简体   繁体   English

如何使用正则表达式替换特殊字符?

[英]How to replace special characters using regular expressions?

How to replace special characters using regular expressions? 如何使用正则表达式替换特殊字符? By special, what I mean is those symbolic characters that appear sometimes in text. 特别地,我的意思是那些有时出现在文本中的符号字符。

For example, in text below, I want to remove the bubble which is at the start of each line. 例如,在下面的文本中,我要删除每行开头的气泡。

Passport Details 护照资料

Name as on passport
Relationship
Passport Number
Date of Issue
Expiry Date
Place of Issue

Question edited : Sorry, the bubble at the start of line is no more visible.After submitting question, stackoverflow removed that special character. 已编辑问题:抱歉,行开头的气泡不再可见。提交问题后,stackoverflow删除了该特殊字符。

Anyone knows how to replace those special characters? 有人知道如何替换那些特殊字符吗? I dont want to replace characters like #, @ or !. 我不想替换#,@或!等字符。 These are trivial and can be typed with keyboard. 这些都很简单,可以用键盘输入。

Sorry, I dont know how to put those special characters in my question.I will try to explain. 抱歉,我不知道如何在问题中加上这些特殊字符。
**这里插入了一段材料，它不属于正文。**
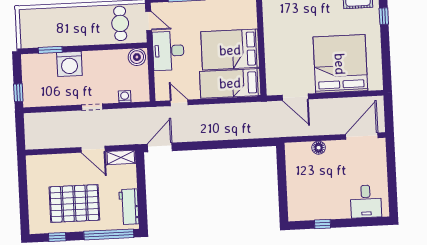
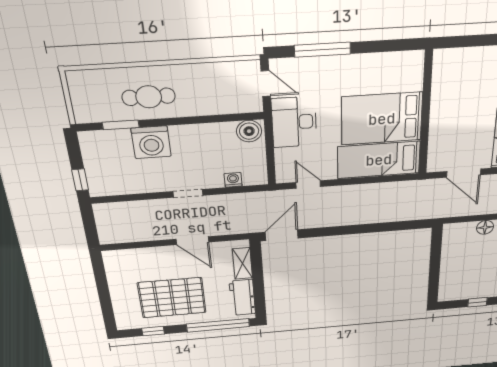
cafe table: (120, 23) -> (149, 97), moved, turned 90
shelving: (121, 157) -> (242, 264), moved, turned 90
我会尽力解释。 In word file, we put bullets before text. 在Word文件中,我们将项目符号放在文本之前。 I want to replace characters reprenting such characters. 我想替换代表此类字符的字符。 I have some text files which contain characters which look like bubble. 我有一些文本文件,其中包含看起来像气泡的字符。

Finally, I found out the solution. 最后,我找到了解决方案。 This regular expression works for me 这个正则表达式对我有用

([^(A-Za-z0-9)+|\\r|\\n|\\t|'|"|#|;|:|/|\\|.|,| ]) ([^(A-Za-z0-9)+ | \\ r | \\ n | \\ t |'|“ |#|; |:|||| \\ .. ,, |])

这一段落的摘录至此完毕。